Масштабы поражения этого крыла крестового похода имеют количественное выражение, во всяком случае, приблизительное. По отчётам западных банкиров и инвесторов, только в результате российского финансового кризиса в августе 1998 г. они потеряли от 80 до 100 миллиардов долларов, что явилось крупнейшим в истории единовременным ущербом. (Один Фонд Сороса потерял 2 миллиарда долларов, а ряд мелких фондов полностью обанкротились). Поражение американских финансистов в посткоммунистической России выразилось и в другом. Их проекты и предприятия дали жизнь грандиозным схемам отмывания денег и прочим сомнительным сделкам{15}.

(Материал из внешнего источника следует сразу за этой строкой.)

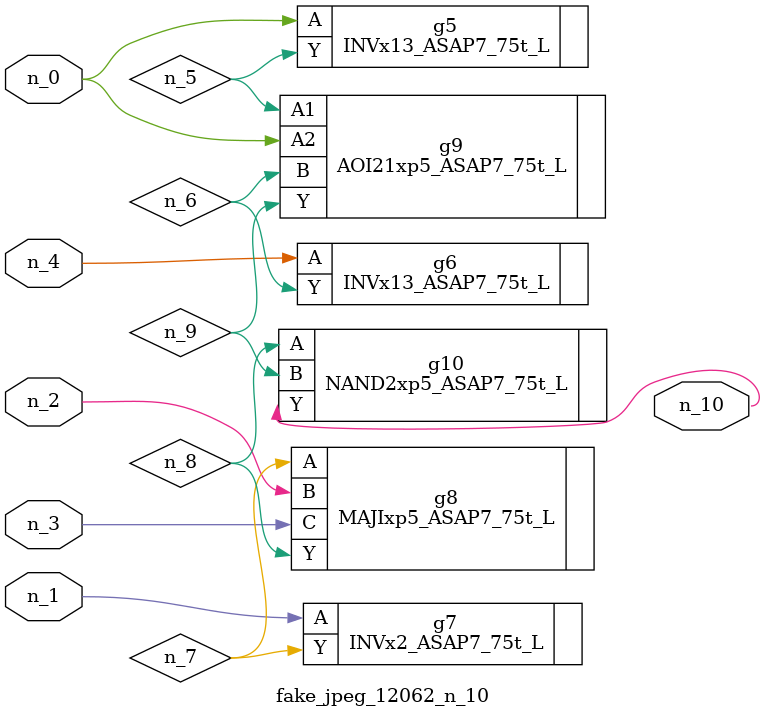
<source format=v>
module fake_jpeg_12062_n_10 (n_3, n_2, n_1, n_0, n_4, n_10);

input n_3;
input n_2;
input n_1;
input n_0;
input n_4;

output n_10;

wire n_8;
wire n_9;
wire n_6;
wire n_5;
wire n_7;

INVx13_ASAP7_75t_L g5 ( 
.A(n_0),
.Y(n_5)
);

INVx13_ASAP7_75t_L g6 ( 
.A(n_4),
.Y(n_6)
);

INVx2_ASAP7_75t_L g7 ( 
.A(n_1),
.Y(n_7)
);

MAJIxp5_ASAP7_75t_L g8 ( 
.A(n_7),
.B(n_2),
.C(n_3),
.Y(n_8)
);

NAND2xp5_ASAP7_75t_L g10 ( 
.A(n_8),
.B(n_9),
.Y(n_10)
);

AOI21xp5_ASAP7_75t_L g9 ( 
.A1(n_5),
.A2(n_0),
.B(n_6),
.Y(n_9)
);


endmodule
</source>
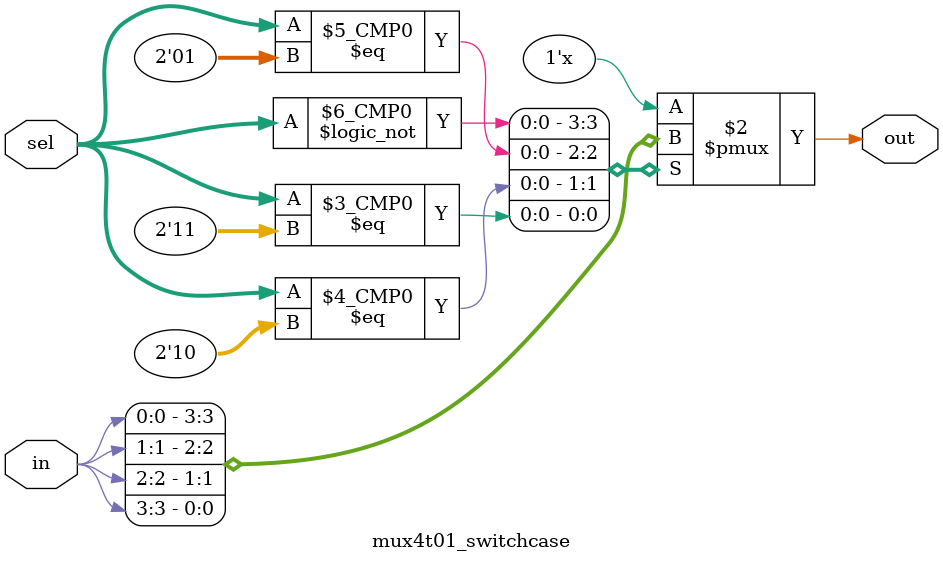
<source format=v>
`timescale 1ns / 1ps
module mux4t01_switchcase(sel,in,out);

input [1:0]sel;
input [3:0]in;
output out;
reg out;
always @ (sel or in)
begin
	case(sel)
		2'b00: out = in[0];
		2'b01: out = in[1];
		2'b10: out = in[2];
		2'b11: out = in[3];
	endcase
end

endmodule

</source>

Нечем особенно гордиться и большинству американских журналистов, писавших о России в 90-е гг. А ведь их предупреждали и предупреждали давно. На заре коммунизма в России Уолтер Липман и Чарльз Мерц опубликовали анализ освещения в американской прессе событий революции 1917 г. и последовавшей гражданской войны между красными и белыми, ставший превосходным пособием для изучения журналистского непрофессионализма. По мнению Липмана и Мерца, репортажи носили «почти катастрофический» характер, а «результатом почти всегда было введение в заблуждение». Причину же этого они усматривали, главным образом, в том, что американские корреспонденты и редакторы были абсолютно уверены в правоте своего правительства, объявившего крестовый поход против красных, и потому видели «не то, что было, а то, что люди хотели видеть»{16}.
Спустя семь десятилетий, история повторилась. Большинство журналистов, пишущих для влиятельных американских газет и журналов поверили в крестовый поход, объявленный администрацией президента Клинтона, во имя обновления России. Подобно обозревателю «Washington Post», они быстренько «встали на сторону Ельцина». Подобно московскому корреспонденту «Business Week», они поверили в «либеральную альтернативу» и в «работу, которую начали Ельцин и его либеральные реформаторы». Подобно международному обозревателю «New York Times», они не сомневались, что России нужна «та же базовая модель», что и у Америки, и вслед за корреспондентом той же газеты постоянно беспокоились, не свернёт ли Россия на путь собственных сумбурных замыслов.
Некоторые были настроены ещё более воинственно. Так, для одного давнего корреспондента «Washington Post» посткоммунистический крестовый поход — ещё одна страница в «холодной войне», которая «на самом деле ещё не выиграна»{17}.
Если не брать во внимание обилие фактических ошибок, первой жертвой, как и предупреждали Мерц с Липманом, стала профессиональная объективность. Московские корреспонденты, судя по обзору 1996 г., были склонны глядеть на события в России «сквозь призму собственных ожиданий и убеждений». Тремя годами позже рецензент книги, написанной бывшим корреспондентом, пришёл к выводу, что «откровенно неверные представления» автора проистекают из его личных ожиданий в отношении России, «что заставляло его принимать видимость за реальность и желаемое за факт»{18}.
Подобные ожидания и опасения породили тот тип освещения российских событий американской прессой, который можно было бы назвать манихейским, т. е. одномерным (в лучшем случае) и основанным в основном на оценках, предлагавшихся американскими официальными лицами. (Как разъяснял корреспондент «Washington Post», определяющую роль во всей этой эпопее играли «стандарты МВФ по превращению в нормальную страну с рыночной экономикой»{19}). На стороне добра, по этим оценкам, были президент Ельцин и его последователи в лице крестоносцев-«младореформаторов», иногда именуемые «гигантами демократии»: Егор Гайдар, Анатолий Чубайс, Борис Немцов, Сергей Кириенко. На стороне зла были силы, неизменно выступающие против реформы: коммунисты, националисты и прочие политические драконы, притаившиеся в зловещей пещере парламента. Глава за главой, эта сказка рассказывалась вновь и вновь в течение почти десяти лет, и всегда с позиции «реформаторов» и их западных сторонников, бывших одновременно и первоисточником. По мнению одного известного российского журналиста, это был «сплошной обман»{20}.